- Exercise aim
Print the lines that begin with the one containing "Dana | column 4: Iman -> Gregory" and end with the one containing "Giuliana & Gilliana", both included, exactly as they stand, and leave the pictures out of your answer.

- Data excerpts
** BEGIN **
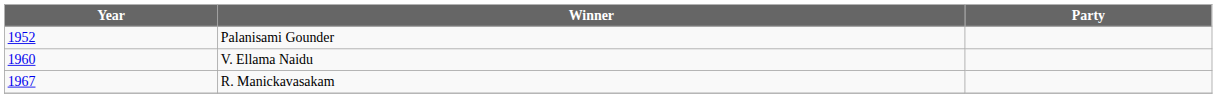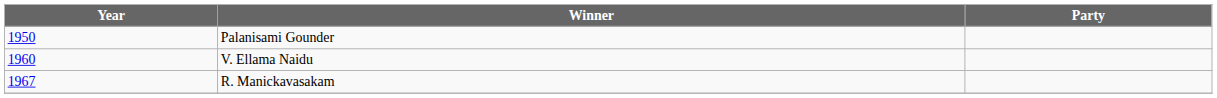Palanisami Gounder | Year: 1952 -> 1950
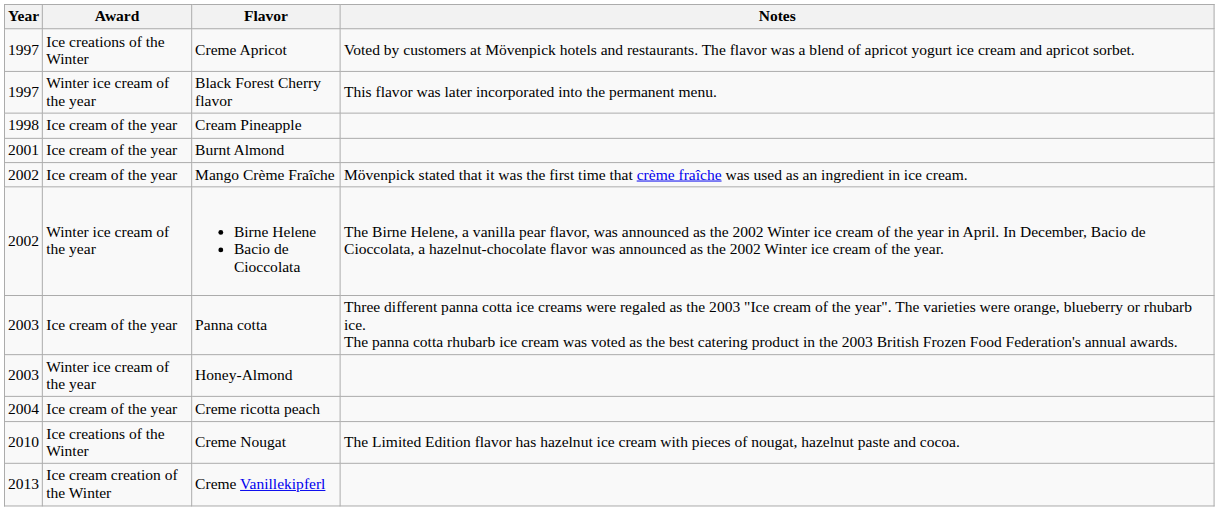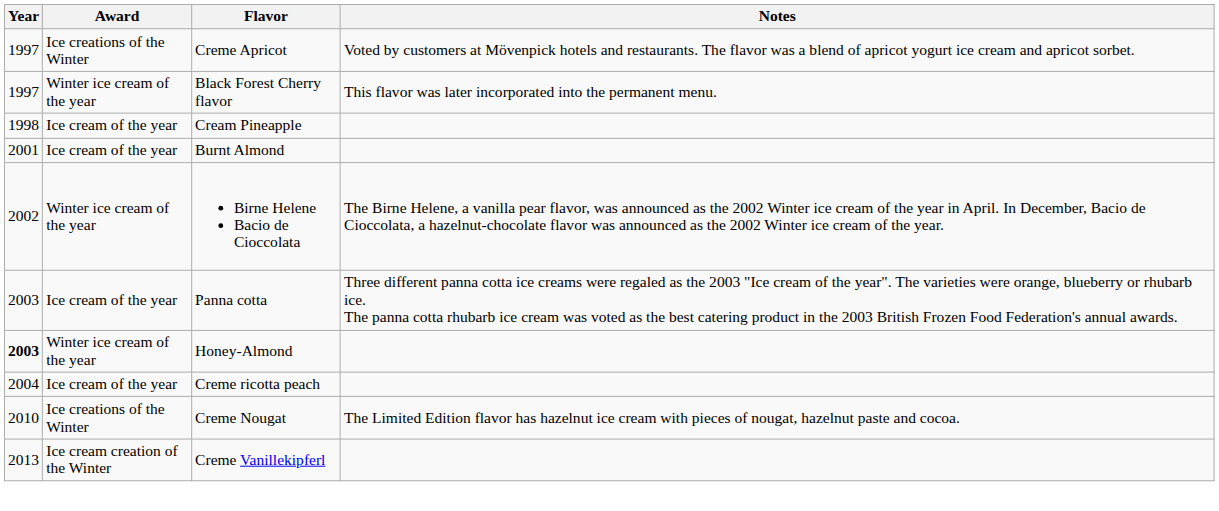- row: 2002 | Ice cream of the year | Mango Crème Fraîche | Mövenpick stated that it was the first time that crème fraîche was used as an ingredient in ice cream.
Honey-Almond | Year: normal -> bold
** END **
** BEGIN **
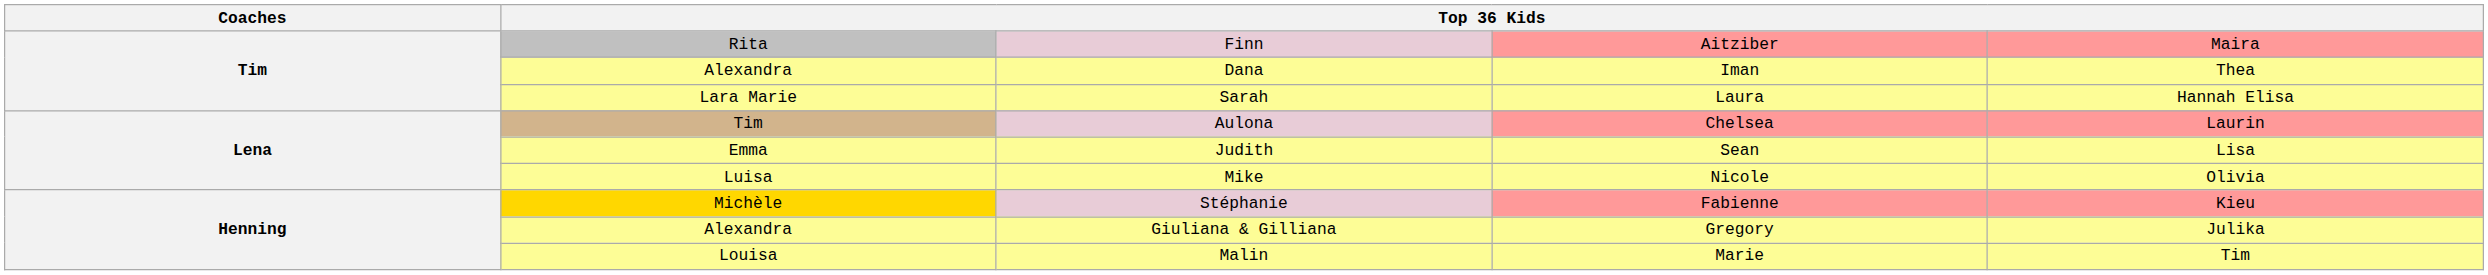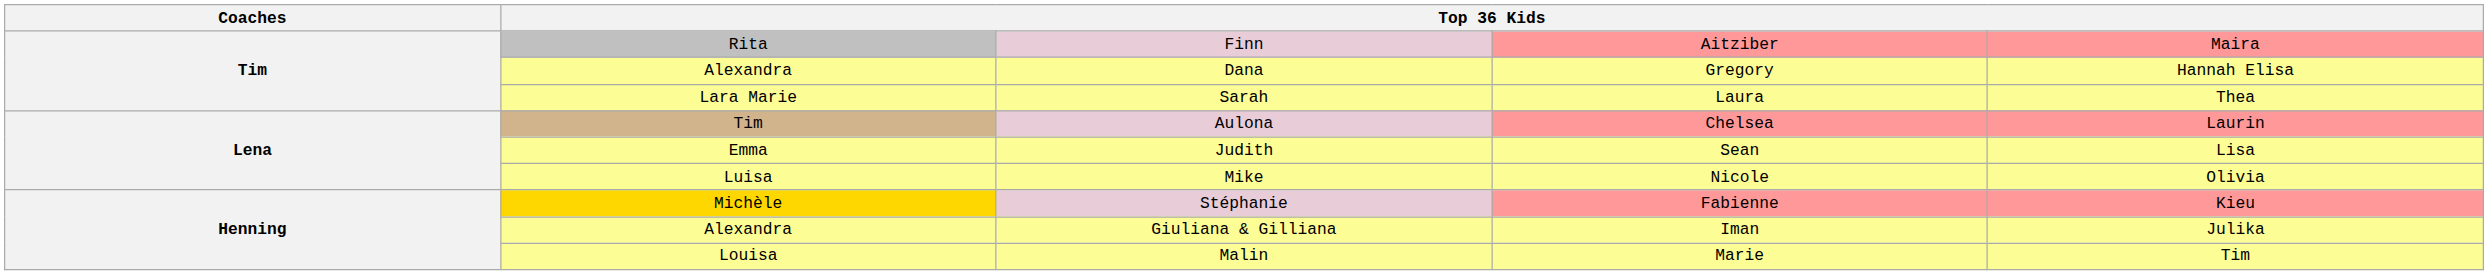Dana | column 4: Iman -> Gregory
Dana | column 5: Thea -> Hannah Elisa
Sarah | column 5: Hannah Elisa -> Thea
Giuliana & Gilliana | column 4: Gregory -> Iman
** END **
- Response
Dana | column 4: Iman -> Gregory
Dana | column 5: Thea -> Hannah Elisa
Sarah | column 5: Hannah Elisa -> Thea
Giuliana & Gilliana | column 4: Gregory -> Iman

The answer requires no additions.